> [What is being asked]: From the entries below, gather each line containing the word "right".

⟨

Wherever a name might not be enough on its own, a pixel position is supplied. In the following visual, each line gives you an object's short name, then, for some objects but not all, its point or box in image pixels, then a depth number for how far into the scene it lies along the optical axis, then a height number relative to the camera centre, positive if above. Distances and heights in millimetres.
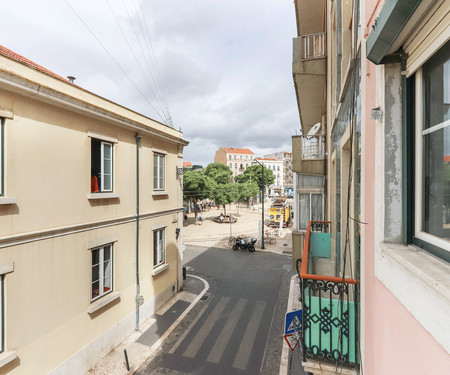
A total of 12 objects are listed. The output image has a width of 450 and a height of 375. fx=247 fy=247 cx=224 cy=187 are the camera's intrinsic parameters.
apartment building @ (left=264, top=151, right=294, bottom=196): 93531 +6205
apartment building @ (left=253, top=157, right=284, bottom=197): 88312 +6681
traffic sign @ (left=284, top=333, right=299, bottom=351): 5096 -3317
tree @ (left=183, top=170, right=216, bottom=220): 29938 +243
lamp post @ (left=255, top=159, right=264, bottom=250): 21597 -4091
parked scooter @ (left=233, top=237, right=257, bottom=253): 20812 -4834
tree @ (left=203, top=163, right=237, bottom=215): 32875 -802
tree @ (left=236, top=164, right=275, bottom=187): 65750 +3337
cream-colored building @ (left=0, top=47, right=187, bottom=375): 5480 -988
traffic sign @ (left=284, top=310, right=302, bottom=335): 4628 -2519
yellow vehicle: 30509 -3369
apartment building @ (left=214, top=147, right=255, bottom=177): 82938 +10157
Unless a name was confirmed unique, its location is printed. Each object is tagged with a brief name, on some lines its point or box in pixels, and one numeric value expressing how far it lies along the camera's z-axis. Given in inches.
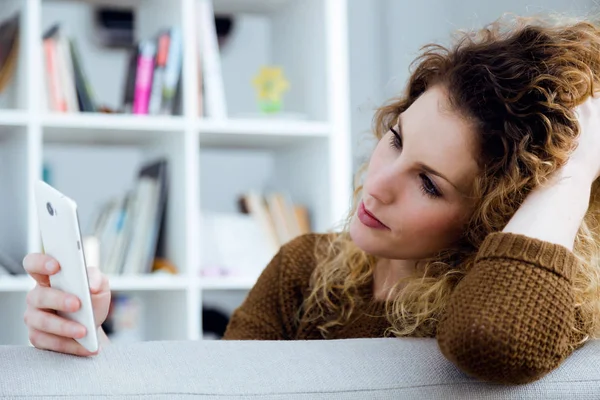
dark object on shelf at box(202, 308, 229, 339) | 111.7
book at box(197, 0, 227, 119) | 97.6
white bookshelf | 91.4
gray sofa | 28.0
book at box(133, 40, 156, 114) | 96.3
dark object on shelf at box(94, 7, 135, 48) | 108.2
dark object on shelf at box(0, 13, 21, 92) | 92.8
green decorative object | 101.3
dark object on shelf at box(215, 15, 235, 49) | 113.5
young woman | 32.6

⟩

> [Expected answer]:
apartment building @ (left=264, top=151, right=294, bottom=196): 93531 +6205
apartment building @ (left=253, top=157, right=284, bottom=197): 88312 +6681
traffic sign @ (left=284, top=333, right=299, bottom=351): 5096 -3317
tree @ (left=183, top=170, right=216, bottom=220): 29938 +243
lamp post @ (left=255, top=159, right=264, bottom=250): 21597 -4091
parked scooter @ (left=233, top=237, right=257, bottom=253): 20812 -4834
tree @ (left=203, top=163, right=237, bottom=215): 32875 -802
tree @ (left=236, top=164, right=275, bottom=187): 65750 +3337
cream-colored building @ (left=0, top=47, right=187, bottom=375): 5480 -988
traffic sign @ (left=284, top=310, right=302, bottom=335): 4628 -2519
apartment building @ (left=214, top=147, right=255, bottom=177): 82938 +10157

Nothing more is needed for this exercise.